Government deems building insecure, radioactive waste goes under tents

By Mark Sherman, The Associated Press
Friday June 07, 2002

WASHINGTON – The federal government spent $62 million on a building to store and treat low-level radioactive waste at a California nuclear weapons laboratory, then decided the structure wasn’t secure enough. 

So where is the waste kept now? Under tents. 

Hundreds of bright yellow, 55-gallon drums are stacked under the tents outside the building at the Lawrence Livermore National Laboratory, east of San Francisco. 

Rep.

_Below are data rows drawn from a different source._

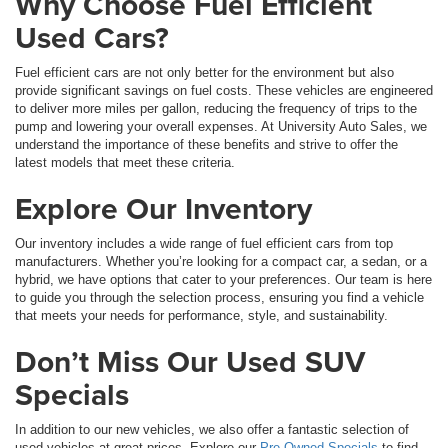
Why Choose Fuel Efficient
Used Cars?
Fuel efficient cars are not only better for the environment but also
provide significant savings on fuel costs. These vehicles are engineered
to deliver more miles per gallon, reducing the frequency of trips to the
pump and lowering your overall expenses. At University Auto Sales, we
understand the importance of these benefits and strive to offer the
latest models that meet these criteria.
Explore Our Inventory
Our inventory includes a wide range of fuel efficient cars from top
manufacturers. Whether you’re looking for a compact car, a sedan, or a
hybrid, we have options that cater to your preferences. Our team is here
to guide you through the selection process, ensuring you find a vehicle
that meets your needs for performance, style, and sustainability.
Don’t Miss Our Used SUV
Specials
In addition to our new vehicles, we also offer a fantastic selection of
used vehicles at great prices. Explore our
Pre-Owned Specials
to find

Ellen Tauscher, the area’s congresswoman, is incredulous. 

“You’re not trying to tell me that between the building and a tent, the tent wins?” asked Tauscher, a Democrat. “In a post-Sept. 11 environment, you’ve got to say to yourself, ’Let’s find a way to get that stuff in the building.”’ 

The barrels hold liquid and solid hazardous wastes, as well as articles of clothing that became contaminated through exposure to highly radioactive materials, said Energy Department spokesman Joe Davis. 

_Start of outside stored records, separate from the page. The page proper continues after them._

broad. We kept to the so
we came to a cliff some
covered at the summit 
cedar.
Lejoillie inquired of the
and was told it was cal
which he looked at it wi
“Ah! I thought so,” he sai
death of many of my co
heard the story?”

The waste, said Davis, “is stored safely and securely.” 

Terrorists’ use of airplanes against the World Trade Center and Pentagon have raised concerns about the ability of nuclear plants and storage facilities to survive similar attacks. 

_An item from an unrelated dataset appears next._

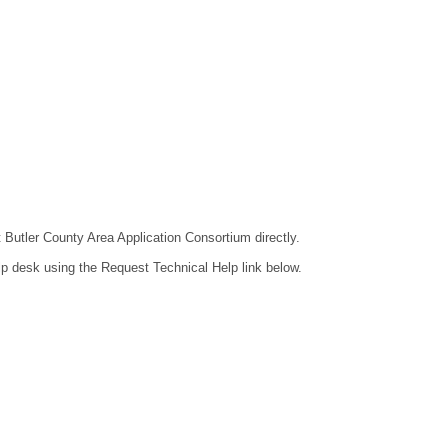
t Butler County Area Application Consortium directly.
lp desk using the Request Technical Help link below.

Highly radioactive materials — spent fuel from nuclear reactors and other materials that emit dangerously high levels of radiation for thousands of years — are stored in other buildings at Livermore, Energy Department officials said. 

Low-level wastes, like those being kept outside under tents, typically decay in a matter of years. 

The Livermore building has been substantially complete since last June, but Tauscher said the Energy Department has refused to let Livermore workers begin using it. Tauscher said since January she has been given different explanations for why the building remains unused. 

Initially, she said she was told the building could not withstand a direct hit from an airplane. 

Then Jessie Roberson, the assistant energy secretary for environmental management, wrote Tauscher in May that the construction plans did not sufficiently assess potential hazards and risks — and what to do about problems that may arise. 

A third explanation came from Davis, the Energy Department’s chief spokesman in Washington, to whom calls to the laboratory were referred. 

“The building is still under construction,” Davis said. “If you use the facility to store waste, you can’t continue with the construction. We’re not going to compromise safety and security just to get it operating quicker.” 

Tauscher said no one, including Energy Secretary Spencer Abraham, told her construction was ongoing. 

“We can’t even get a straight answer out of them,” said Tauscher, the top Democrat on a House Armed Services Committee panel that oversees the Energy Department’s reorganization, focusing on nuclear weapons programs. 

Under the department’s latest plan for the low-level waste, barrels of it would be stored inside beginning in September. Treatment wouldn’t begin until August of next year. 

The Energy Department has been trying since the mid-1980s to build a new decontamination and treatment facility at Livermore for low-level waste, fighting off objections from area residents.